CHALLENGE A » Locate each line of the entries that contains the word "deemed", treating uppercase and lowercase as different, and copy those lines.

PASSAGE GIVEN »
·····

The Fourier Series is given by
$$ s_N(t) = \frac{1}{2}a_0 + \sum_{n=1}^\infty a_n cos(2 \pi f nt) + b_n sin(2 \pi f nt) $$where $t$ is the time, $f$ is the frequency, and $a_i$ and $b_i$ are amplitudes.
The power of Fourier Series lies in the ability to approximate many functions by selecting appropriate coefficents $a_i$ and $b_i$. In doing so, we get a frequency decomposition of the original signal. The process of determining the coefficients is called a Fourier Transform (FT) and is used extensively in digital signal processing. Common uses of FTs include identifying the frequencies present in signals and filtering or selecting specific frequency ranges.
Here, I'm going to give a practical tutorial about using the fast Fourier Transforms (FFTs) to analyze signals. Conceptually, FFTs are not hard to use -- the difficulties lie in knowing how to use the results and properly convert the units.
Let's start with a simple example where we create a signal containing specific frequencies:
$$ x(t) = A \sin(2 \pi f t + \phi) $$where $A$ is the amplitude, $f$ is the frequency (given in cycles per unit time), $t$ is the time given in seconds, and $\phi$ is the phase given in seconds.
We'll create 3 signals with frequencies of 1, 2, and 4 Hz, all with amplitudes of 1.
In [10]:
%load_ext autoreload
%autoreload 2
%matplotlib inline
import matplotlib.pyplot as plt
import numpy as np
n_samples = 128
# time, in seconds
ts = np.linspace(0., 1., num=n_samples)

·····

DATA TO USE »

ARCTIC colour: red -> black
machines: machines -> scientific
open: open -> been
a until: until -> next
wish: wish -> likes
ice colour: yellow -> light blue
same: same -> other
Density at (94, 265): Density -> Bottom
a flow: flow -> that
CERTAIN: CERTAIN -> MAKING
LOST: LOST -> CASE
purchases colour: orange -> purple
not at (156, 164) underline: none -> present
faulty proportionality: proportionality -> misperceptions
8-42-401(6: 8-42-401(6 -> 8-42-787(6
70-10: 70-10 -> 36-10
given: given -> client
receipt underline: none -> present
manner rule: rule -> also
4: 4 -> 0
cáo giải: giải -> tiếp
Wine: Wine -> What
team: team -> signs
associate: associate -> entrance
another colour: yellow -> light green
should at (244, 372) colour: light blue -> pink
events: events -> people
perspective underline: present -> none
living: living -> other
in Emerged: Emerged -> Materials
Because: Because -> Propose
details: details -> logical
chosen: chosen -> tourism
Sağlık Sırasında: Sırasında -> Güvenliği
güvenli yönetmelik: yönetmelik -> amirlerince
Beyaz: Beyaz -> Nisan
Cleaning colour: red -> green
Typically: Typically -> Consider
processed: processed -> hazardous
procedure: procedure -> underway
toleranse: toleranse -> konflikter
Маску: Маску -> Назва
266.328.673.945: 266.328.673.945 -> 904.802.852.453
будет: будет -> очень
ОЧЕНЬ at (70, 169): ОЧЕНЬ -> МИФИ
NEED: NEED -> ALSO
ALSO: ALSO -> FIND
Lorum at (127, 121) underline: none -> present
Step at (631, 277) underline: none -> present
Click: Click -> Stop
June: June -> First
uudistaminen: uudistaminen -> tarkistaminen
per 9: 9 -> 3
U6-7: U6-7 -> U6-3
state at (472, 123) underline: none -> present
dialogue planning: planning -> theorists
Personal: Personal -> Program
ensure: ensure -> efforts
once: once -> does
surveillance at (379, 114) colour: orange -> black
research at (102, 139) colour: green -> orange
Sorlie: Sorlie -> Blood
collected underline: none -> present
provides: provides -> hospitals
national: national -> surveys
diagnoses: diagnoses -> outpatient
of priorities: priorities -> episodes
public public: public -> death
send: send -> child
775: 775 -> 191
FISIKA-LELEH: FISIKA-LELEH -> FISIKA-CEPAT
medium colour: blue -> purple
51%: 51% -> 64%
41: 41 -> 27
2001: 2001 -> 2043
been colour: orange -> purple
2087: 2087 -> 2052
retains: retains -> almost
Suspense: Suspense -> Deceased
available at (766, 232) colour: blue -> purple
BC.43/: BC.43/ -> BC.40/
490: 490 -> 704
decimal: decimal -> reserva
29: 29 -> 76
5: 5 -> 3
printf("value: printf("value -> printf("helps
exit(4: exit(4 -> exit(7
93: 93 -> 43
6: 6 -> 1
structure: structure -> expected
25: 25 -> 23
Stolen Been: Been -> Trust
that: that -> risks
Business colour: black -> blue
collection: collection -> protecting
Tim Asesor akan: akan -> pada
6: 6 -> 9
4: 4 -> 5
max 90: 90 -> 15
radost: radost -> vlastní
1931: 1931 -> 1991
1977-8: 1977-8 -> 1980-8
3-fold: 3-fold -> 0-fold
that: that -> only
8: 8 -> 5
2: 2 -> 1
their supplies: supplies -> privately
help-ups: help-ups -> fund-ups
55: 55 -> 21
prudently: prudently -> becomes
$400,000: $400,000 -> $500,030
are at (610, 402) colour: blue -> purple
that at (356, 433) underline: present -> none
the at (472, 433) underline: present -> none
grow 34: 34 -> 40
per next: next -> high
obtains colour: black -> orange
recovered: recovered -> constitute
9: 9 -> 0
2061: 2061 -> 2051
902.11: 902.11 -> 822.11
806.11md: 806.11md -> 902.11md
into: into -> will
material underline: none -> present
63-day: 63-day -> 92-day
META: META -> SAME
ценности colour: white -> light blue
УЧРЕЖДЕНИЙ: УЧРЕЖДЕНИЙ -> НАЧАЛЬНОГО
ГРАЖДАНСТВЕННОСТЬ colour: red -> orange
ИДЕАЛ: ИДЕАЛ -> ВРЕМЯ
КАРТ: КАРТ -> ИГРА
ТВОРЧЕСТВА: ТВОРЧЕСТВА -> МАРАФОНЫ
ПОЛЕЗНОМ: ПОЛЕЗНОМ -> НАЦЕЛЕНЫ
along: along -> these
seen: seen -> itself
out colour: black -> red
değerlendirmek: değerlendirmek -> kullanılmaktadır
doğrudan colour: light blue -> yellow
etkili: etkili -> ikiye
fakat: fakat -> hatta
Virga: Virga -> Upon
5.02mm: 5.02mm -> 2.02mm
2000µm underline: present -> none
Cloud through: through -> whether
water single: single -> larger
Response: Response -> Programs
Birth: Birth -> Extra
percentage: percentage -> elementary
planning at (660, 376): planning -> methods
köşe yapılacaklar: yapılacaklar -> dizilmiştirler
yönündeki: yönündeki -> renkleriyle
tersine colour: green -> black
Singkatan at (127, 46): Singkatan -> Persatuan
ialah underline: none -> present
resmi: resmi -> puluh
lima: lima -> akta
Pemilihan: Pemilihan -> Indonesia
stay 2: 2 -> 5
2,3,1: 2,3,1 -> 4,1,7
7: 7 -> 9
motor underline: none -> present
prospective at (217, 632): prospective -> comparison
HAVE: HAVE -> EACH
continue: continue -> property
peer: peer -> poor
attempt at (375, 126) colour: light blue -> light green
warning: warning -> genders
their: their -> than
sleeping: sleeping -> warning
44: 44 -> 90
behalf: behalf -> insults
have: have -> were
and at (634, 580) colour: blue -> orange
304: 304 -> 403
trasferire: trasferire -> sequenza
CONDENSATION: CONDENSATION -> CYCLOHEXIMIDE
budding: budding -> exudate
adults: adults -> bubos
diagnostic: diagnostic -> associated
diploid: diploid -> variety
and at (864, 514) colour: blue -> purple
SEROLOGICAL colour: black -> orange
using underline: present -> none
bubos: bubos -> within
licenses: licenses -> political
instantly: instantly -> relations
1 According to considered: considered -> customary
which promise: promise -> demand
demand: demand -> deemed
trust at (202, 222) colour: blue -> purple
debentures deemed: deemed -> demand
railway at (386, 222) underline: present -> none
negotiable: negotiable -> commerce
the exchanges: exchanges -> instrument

·····

CHALLENGE B » Rewrite the part of the Fourier tutorial that opens with the words containing "We'll create 3" and closes with "np.linspace(0., 1., num=n_samples)", putting "magnitudes" in place of "amplitudes".

RESULT A »
demand: demand -> deemed
debentures deemed: deemed -> demand

RESULT B »
We'll create 3 signals with frequencies of 1, 2, and 4 Hz, all with magnitudes of 1.
In [10]:
%load_ext autoreload
%autoreload 2
%matplotlib inline
import matplotlib.pyplot as plt
import numpy as np
n_samples = 128
# time, in seconds
ts = np.linspace(0., 1., num=n_samples)